01.10.2007
Sammelbände zu sächsisch-tschechischer Kooperation
(DTPA/MT) CHEMNITZ: Die TU Chemnitz arbeitet grenzübergreifend mit mehreren tschechischen Universitäten zusammen. Die Ergebnisse von zwölf Fachtagungen sind in Form von Sammelbänden erschienen, die am 12. Oktober 2007 vorgestellt werden. Die Präsentation der Projektergebnisse mit sozial-, geistes- und wirtschaftswissenschaftlichen Inhalten findet ab 9 Uhr im Großen Sitzungssaal der Industrie- und Handelskammer Südwestsachsen in Chemnitz statt. Veranstalter ist das "Sächsisch-Tschechische Hochschulkolleg" (STHK) der TU Chemnitz, dessen Aktivitäten mit Mitteln der EU kofinanziert werden. Interessenten, die sich über die Publikationsergebnisse der zwölf Fachtagungen informieren möchten, sind herzlich eingeladen. Die Teilnahme ist kostenlos, Anmeldeschluss ist am 8. Oktober 2007.

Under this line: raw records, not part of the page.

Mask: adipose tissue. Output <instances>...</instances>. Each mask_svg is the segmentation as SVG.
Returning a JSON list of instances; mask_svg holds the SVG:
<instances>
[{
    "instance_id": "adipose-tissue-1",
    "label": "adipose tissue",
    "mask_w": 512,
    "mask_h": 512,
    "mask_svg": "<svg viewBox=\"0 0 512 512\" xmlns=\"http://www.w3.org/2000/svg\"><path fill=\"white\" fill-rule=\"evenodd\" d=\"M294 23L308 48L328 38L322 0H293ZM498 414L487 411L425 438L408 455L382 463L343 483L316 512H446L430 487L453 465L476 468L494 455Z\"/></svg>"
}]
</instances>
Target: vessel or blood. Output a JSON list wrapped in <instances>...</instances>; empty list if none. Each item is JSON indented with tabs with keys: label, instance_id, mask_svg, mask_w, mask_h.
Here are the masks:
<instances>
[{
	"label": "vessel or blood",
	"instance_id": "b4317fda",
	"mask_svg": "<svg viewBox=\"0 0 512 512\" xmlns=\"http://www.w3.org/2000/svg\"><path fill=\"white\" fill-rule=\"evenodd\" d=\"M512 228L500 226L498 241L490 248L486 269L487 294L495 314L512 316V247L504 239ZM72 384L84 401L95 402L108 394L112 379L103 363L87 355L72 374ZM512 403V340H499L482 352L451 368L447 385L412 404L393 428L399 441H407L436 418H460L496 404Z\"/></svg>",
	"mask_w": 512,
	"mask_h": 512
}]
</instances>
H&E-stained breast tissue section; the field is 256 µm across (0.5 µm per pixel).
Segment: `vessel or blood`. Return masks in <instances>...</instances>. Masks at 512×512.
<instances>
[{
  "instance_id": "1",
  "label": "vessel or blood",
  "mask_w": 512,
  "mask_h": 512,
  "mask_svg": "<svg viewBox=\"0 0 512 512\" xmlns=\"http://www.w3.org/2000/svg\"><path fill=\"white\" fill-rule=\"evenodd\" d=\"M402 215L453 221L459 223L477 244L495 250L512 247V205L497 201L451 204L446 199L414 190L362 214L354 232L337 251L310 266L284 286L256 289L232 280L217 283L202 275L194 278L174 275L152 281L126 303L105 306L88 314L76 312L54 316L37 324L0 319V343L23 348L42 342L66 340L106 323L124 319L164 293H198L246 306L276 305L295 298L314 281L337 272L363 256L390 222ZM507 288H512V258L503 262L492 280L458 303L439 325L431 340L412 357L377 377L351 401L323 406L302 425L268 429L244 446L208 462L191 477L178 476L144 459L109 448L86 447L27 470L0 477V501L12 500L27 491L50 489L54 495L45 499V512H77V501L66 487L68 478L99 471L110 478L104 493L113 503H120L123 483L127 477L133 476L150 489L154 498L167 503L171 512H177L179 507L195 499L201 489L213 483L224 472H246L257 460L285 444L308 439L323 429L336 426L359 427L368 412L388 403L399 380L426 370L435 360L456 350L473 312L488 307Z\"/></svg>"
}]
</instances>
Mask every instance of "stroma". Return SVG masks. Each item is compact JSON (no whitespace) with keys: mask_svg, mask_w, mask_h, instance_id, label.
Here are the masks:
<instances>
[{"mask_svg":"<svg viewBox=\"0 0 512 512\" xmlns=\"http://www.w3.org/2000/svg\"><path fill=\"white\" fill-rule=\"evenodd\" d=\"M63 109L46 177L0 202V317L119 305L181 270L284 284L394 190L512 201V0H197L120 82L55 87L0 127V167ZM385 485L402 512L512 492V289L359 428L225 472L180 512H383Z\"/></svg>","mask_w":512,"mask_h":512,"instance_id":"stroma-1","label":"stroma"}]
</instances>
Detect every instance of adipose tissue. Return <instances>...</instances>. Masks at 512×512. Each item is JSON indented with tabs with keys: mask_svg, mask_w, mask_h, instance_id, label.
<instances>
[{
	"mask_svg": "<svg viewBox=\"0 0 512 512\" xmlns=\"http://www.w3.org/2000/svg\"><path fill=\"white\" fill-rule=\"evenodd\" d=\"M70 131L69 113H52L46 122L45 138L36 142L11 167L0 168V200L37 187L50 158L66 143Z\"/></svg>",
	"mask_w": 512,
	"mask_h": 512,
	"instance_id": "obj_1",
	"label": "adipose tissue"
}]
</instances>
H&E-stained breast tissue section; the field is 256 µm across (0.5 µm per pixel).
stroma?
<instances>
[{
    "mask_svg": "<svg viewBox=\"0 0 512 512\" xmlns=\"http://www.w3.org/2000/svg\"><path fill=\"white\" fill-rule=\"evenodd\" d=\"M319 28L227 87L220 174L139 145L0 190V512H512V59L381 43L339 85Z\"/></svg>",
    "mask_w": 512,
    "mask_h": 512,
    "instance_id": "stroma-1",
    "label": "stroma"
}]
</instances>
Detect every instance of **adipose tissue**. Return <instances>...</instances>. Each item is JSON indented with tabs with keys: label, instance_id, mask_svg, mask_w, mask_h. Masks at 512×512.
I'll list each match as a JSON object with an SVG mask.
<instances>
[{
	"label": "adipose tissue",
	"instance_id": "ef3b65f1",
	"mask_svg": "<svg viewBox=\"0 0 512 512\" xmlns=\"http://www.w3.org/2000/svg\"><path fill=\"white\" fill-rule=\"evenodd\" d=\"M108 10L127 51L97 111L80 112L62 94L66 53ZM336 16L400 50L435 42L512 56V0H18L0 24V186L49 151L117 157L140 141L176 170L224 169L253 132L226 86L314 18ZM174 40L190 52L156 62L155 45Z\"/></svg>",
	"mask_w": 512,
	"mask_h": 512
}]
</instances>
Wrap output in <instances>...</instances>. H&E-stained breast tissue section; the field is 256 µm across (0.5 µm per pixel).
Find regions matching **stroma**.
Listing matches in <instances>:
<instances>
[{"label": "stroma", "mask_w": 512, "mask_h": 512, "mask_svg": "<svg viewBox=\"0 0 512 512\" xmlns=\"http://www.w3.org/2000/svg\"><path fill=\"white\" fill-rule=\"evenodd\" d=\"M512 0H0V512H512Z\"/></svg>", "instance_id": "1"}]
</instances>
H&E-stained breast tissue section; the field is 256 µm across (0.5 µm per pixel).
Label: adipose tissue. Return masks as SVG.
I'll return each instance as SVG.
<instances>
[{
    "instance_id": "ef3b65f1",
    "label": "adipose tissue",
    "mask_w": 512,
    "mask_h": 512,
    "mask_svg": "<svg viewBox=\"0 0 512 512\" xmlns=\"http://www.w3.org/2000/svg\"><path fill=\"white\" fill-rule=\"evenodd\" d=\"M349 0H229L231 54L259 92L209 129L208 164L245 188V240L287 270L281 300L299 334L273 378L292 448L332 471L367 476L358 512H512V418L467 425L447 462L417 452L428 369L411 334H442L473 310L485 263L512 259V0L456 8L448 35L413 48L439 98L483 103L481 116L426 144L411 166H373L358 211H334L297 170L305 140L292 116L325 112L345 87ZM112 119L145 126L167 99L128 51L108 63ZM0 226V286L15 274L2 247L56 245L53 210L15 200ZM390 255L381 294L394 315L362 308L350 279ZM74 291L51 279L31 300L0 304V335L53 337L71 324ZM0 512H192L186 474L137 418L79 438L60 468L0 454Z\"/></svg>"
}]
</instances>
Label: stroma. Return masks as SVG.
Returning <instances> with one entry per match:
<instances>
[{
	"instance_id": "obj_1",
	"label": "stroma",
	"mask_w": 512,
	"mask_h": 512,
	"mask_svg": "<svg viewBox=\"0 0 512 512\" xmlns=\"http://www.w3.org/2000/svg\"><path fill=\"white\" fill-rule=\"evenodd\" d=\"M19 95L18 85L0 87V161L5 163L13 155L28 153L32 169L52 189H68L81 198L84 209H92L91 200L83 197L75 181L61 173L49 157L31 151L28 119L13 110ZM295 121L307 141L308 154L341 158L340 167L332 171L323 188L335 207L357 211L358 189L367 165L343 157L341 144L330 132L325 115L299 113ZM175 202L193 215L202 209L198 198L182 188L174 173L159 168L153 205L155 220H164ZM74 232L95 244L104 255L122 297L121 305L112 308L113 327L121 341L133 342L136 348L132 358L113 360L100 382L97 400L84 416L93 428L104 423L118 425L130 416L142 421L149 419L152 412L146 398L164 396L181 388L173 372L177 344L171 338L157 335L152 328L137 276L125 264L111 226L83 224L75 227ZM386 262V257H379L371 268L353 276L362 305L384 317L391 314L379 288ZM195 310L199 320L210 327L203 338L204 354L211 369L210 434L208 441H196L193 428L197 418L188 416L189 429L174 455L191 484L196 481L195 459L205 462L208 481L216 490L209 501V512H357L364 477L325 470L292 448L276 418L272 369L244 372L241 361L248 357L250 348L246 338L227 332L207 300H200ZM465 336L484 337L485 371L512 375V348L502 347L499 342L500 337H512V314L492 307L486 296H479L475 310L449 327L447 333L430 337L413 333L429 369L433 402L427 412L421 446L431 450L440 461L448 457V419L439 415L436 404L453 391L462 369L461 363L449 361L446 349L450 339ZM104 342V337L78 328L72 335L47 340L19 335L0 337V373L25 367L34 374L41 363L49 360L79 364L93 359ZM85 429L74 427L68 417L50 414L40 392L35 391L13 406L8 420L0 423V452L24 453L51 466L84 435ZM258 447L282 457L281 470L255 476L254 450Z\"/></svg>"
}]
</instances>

Die im Rahmen der Präsentation vorgestellten Veröffentlichungen geben einen Überblick über die Ergebnisse von zwölf zwischen 2003 und 2006 im sächsisch-tschechischen Grenzgebiet durchgeführten Tagungen. "Die Sammelbände beleuchten sächsisch-tschechische Kooperationen aus den verschiedensten Blickwinkeln", erklärt Prof. Dr. Peter Jurczek, der wissenschaftliche Koordinator des STHK. Eingebunden sind Professoren der TU Chemnitz, unter anderem aus der Soziologie, Sprach- und Literaturwissenschaft, Geschichte, Erziehungs-, Rechts- und Kulturwissenschaft, Betriebs- und Volkswirtschaft, Geographie und Politikwissenschaft. "An den Tagungen haben sich auch Fachkollegen von sieben tschechischen Universitäten beteiligt", berichtet Prof. Jurczek. Sie kamen von Universitäten aus Prag, Pilsen, Budweis, Brünn, Reichenberg und Aussig an der Elbe, der tschechischen Partnerstadt von Chemnitz. Ideelle Unterstützung bekommt das Projekt von drei regionalen Projektpartnern: der Industrie- und Handelskammer Südwestsachsen, der Initiative Südwestsachsen e.V. sowie dem Leibniz-Institut für Länderkunde e.V.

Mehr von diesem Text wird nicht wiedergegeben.